Read the records and gather each line that includes "Lace".

**Records to use**
++++++++++

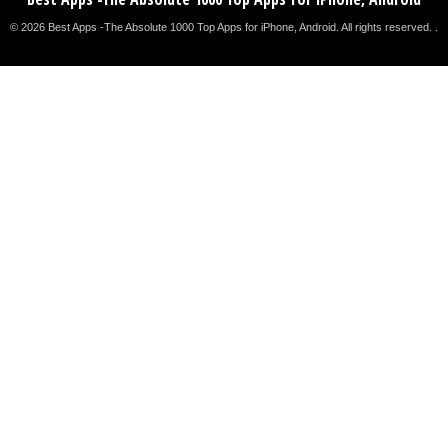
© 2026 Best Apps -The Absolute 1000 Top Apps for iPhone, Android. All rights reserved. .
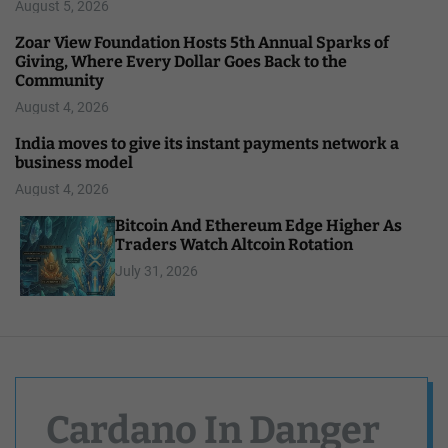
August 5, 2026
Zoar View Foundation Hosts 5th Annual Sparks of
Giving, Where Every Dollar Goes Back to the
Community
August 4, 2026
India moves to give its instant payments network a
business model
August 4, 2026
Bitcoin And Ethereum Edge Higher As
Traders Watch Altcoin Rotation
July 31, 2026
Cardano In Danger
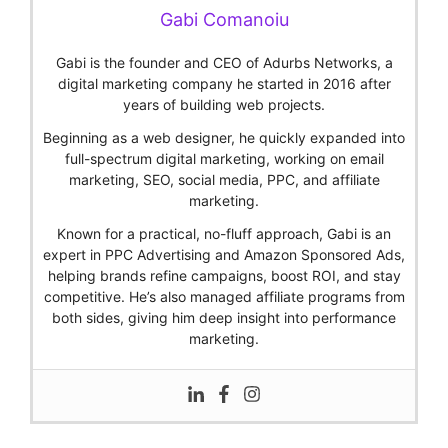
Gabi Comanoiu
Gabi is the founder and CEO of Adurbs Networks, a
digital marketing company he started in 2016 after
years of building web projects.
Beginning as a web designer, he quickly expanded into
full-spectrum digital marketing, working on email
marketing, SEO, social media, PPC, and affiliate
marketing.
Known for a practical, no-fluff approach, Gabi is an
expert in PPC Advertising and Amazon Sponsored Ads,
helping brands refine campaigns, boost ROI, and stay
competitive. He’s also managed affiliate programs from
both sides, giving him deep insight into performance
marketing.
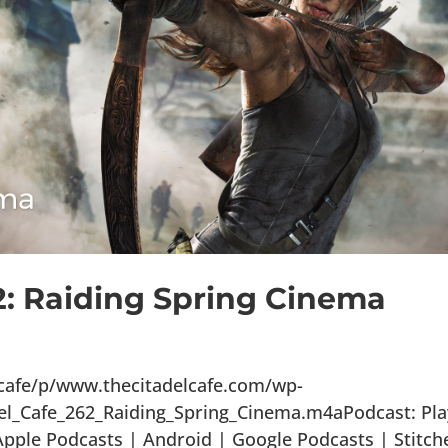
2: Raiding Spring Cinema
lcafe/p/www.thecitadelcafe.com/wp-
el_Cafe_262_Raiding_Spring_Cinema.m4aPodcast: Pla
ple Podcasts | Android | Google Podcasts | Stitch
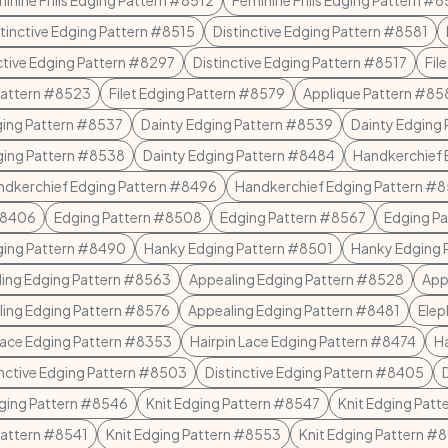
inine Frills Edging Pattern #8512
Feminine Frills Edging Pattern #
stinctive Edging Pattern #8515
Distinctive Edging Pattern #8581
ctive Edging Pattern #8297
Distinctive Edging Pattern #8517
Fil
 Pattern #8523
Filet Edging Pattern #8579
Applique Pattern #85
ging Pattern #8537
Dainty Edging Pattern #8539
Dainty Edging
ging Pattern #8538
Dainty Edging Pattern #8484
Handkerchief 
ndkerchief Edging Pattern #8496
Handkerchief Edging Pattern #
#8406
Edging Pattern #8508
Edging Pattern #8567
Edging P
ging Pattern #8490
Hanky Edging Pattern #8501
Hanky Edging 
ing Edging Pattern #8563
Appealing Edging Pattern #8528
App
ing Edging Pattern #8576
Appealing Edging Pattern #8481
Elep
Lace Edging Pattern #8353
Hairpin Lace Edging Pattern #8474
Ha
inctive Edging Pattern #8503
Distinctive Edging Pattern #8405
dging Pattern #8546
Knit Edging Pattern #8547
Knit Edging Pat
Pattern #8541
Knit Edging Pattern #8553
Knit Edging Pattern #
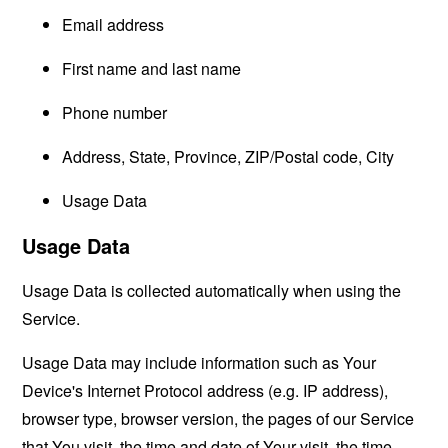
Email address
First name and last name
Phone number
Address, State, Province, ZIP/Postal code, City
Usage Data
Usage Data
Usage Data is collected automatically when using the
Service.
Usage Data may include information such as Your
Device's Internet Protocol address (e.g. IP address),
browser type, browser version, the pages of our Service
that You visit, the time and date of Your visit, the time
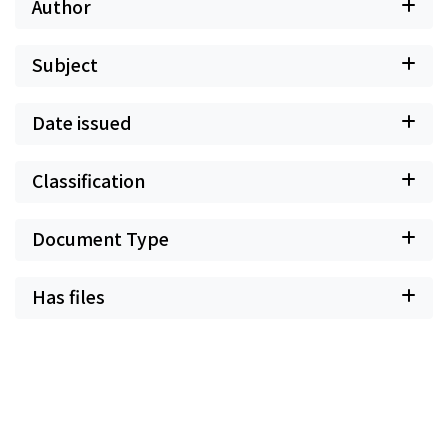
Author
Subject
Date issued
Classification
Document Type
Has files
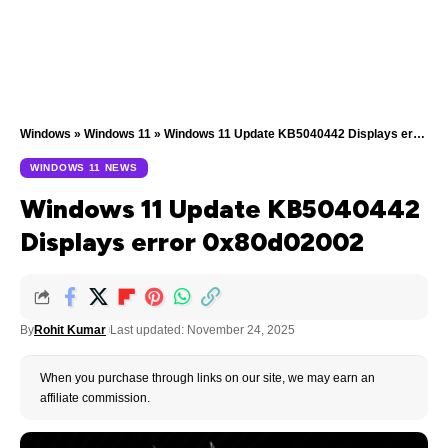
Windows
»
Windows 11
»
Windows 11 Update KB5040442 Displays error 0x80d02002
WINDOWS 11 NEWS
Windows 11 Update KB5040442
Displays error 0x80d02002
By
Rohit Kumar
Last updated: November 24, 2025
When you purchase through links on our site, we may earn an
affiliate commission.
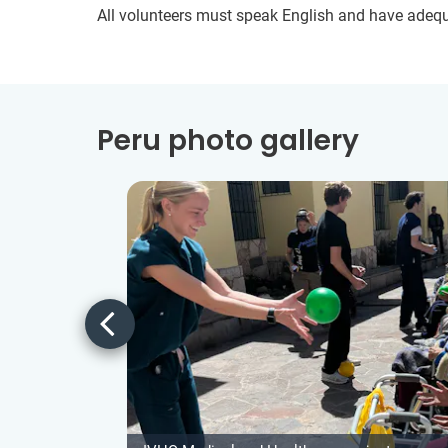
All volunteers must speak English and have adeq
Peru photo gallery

++++++++++

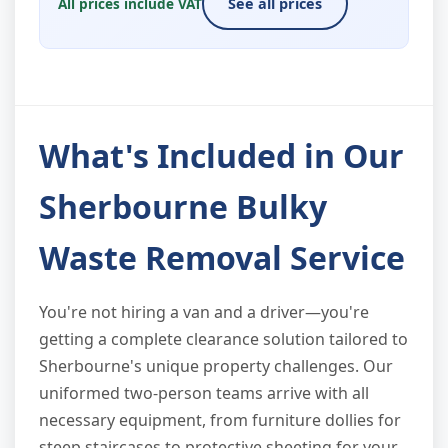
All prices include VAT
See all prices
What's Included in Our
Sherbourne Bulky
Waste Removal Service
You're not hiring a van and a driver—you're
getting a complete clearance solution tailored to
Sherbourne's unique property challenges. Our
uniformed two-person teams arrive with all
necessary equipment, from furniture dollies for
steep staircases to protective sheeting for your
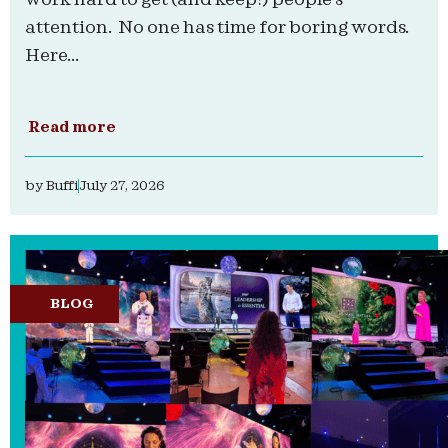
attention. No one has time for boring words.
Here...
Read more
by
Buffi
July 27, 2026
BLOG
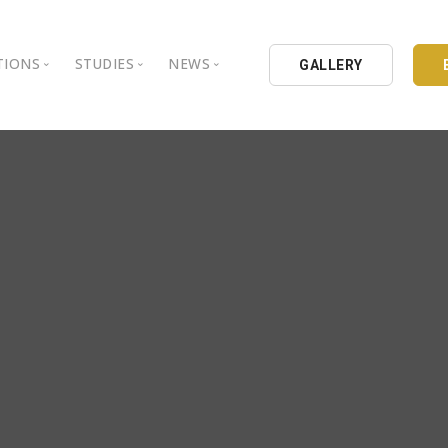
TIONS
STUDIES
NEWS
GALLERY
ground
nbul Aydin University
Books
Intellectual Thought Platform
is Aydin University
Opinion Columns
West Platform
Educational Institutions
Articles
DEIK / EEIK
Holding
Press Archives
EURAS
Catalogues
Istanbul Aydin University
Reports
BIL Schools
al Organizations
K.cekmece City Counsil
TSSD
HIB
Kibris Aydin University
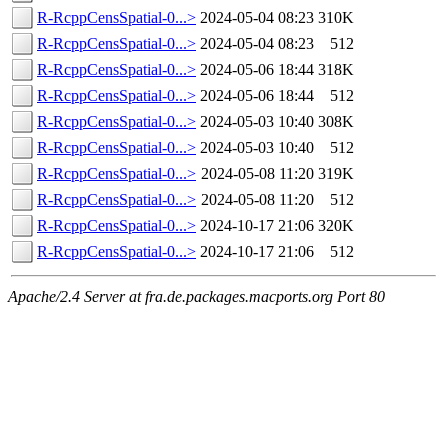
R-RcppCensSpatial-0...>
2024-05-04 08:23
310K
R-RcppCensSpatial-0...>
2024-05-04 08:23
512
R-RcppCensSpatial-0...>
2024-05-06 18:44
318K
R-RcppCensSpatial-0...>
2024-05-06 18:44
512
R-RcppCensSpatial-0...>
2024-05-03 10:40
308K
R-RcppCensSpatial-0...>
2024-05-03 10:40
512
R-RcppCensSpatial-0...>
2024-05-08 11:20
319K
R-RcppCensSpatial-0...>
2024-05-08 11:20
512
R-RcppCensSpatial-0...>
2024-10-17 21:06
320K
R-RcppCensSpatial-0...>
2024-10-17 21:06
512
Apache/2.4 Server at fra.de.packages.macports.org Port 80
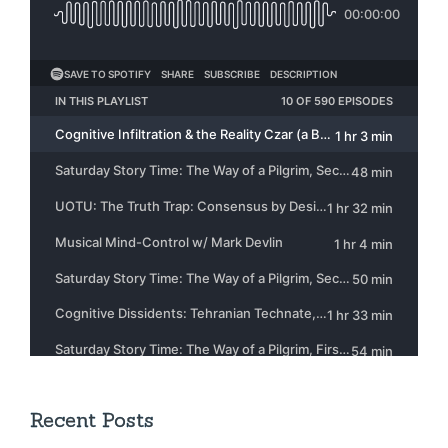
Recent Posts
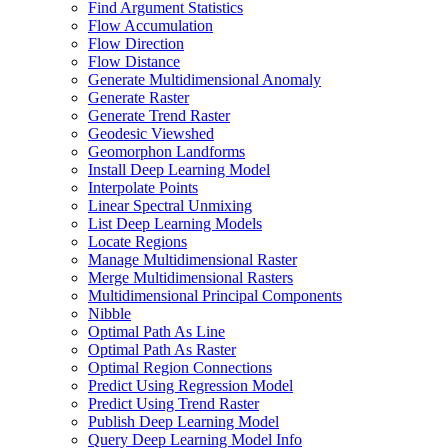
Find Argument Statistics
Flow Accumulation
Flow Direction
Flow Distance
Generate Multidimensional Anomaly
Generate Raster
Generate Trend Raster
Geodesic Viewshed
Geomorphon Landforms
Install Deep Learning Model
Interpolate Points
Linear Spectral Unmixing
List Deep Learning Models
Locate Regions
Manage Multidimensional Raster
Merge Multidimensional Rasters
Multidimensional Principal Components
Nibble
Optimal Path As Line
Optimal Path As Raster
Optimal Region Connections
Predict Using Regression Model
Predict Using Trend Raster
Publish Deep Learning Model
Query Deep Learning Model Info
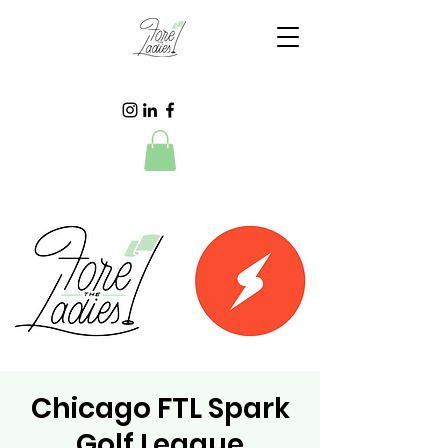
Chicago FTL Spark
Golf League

++++++++++

**Written response**
Lace Edging Pattern #8353
Hairpin Lace Edging Pattern #8474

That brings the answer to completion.